Die Forderungen bestehen einerseits aus Sofortmassnahmen, die durch dringliche Motionen den Bundesrat zum Handeln auffordern:

  • Mit Italien soll ein Abkommen zur raschen Überstellung von Dublinfällen abgeschlossen werden.
  • Mit Staaten, die Dublin nicht zufriedenstellend anwenden, insbesondere Italien, sollen unverzüglich wieder Grenzkontrollen eingeführt werden.
  • Der Bund soll mehr Haftplätze für kriminelle Asylanten zur Verfügung stellen.
  • Die Nothilfepauschale pro Asylbewerber an die Kantone soll als Anreiz zur schnelleren Wegweisung gesenkt.
  • Die Gemeinden mit Empfangszentren sollen mit einer Sicherheits-pauschale von Seiten des Bundes entschädigt werden.

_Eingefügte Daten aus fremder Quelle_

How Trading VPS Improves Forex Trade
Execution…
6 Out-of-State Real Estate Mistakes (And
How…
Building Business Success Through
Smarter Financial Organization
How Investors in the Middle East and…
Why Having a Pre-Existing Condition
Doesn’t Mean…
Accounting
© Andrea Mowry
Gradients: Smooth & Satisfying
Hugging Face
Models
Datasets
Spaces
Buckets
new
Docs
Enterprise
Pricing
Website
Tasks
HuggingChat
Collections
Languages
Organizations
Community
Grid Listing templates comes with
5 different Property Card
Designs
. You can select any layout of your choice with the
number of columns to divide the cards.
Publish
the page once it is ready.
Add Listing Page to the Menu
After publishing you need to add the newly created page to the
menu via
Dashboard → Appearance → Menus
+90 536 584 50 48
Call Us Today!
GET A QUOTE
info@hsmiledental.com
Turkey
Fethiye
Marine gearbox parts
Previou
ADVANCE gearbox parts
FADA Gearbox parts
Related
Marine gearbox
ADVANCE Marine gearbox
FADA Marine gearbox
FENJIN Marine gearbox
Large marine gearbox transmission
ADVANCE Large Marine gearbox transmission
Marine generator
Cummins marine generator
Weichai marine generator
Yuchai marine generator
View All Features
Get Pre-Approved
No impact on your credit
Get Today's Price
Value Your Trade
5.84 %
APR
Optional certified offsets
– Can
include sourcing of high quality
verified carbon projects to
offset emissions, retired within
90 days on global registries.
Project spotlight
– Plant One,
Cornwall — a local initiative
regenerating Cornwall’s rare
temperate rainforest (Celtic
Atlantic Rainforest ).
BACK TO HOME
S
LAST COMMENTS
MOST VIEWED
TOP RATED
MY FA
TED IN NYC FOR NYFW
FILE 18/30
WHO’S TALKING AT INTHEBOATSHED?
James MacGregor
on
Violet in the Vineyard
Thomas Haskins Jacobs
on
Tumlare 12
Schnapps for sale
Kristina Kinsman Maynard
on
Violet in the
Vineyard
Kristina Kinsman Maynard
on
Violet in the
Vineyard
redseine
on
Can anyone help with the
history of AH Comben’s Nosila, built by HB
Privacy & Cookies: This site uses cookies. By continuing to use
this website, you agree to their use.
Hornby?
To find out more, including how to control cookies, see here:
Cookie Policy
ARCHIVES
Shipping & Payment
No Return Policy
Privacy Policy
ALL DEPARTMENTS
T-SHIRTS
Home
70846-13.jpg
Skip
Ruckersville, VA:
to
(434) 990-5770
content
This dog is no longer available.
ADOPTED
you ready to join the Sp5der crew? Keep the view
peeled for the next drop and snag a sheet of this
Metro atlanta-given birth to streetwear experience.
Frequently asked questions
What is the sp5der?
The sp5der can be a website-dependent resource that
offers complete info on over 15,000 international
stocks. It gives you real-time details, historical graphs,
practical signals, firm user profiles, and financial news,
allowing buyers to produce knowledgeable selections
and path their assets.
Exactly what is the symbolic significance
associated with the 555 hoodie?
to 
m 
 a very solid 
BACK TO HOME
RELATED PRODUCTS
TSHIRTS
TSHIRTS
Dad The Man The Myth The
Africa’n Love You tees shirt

Für die Änderung des Asylgesetzes werden Anträge zur Senkung der Attraktivität, der Verfahrensverkürzung und des besseren Vollzuges und Wegweisung eingereicht. Die wichtigsten Forderungen sind:

  • Wehrdienstverweigerung und Desertation sind keine Asylgründe.
  • Exilpolitische Tätigkeit gilt nicht als Flüchtlingseigenschaft.
  • Die Frist für eine Niederlassungsbewilligung darf nicht länger sein, als jene im Ausländerbereich.
  • Sozialleistungen und Nothilfe erhält nur, wer die Identität bekannt gibt.
  • Unterstützung und Nothilfe wird nur noch in Form von Sachleistungen ausgerichtet.
  • Die Nothilfe wird auf vier Monate beschränkt.
  • Die Sozialhilfe wird zwingend entzogen bei einer Freiheitsstrafe oder bei Verletzung der Mitwirkungspflichten.
  • Vorläufig Aufgenommene haben kein Recht auf Familiennachzug.
  • Asylverfahren von Untergetauchten werden abgeschrieben.
  • Mit einer Vorabklärung soll vor der Entgegennahme des Gesuches abgeklärt werden, ob überhaupt Asylgründe vorliegen.
  • Aufhebung der aufschiebenden Wirkung bei Beschwerden gegen Nichteintretensentscheide, Wiedererwägungsgesuche und Mehrfach-gesuchen.
  • Streichung der Möglichkeit von Mehrfachgesuchen.
  • Streichung der Härtefallregel zum Erhalt der Aufenthaltsbewilligung.
  • Schaffung gesetzlicher Grundlage zur geschlossenen Unterbringung von deliktischen, renitenten und dissozialen Personen.

Mit diesen und weiteren Anträgen soll die heute unwirksame und teilweise gar kontraproduktive Asylgesetzrevisionsvorlage Wirkung entfalten. Nur so kann dem Asylmissbrauch ein Riegel geschoben und ein klares Signal gegen Schlepper und Profiteure gesendet werden.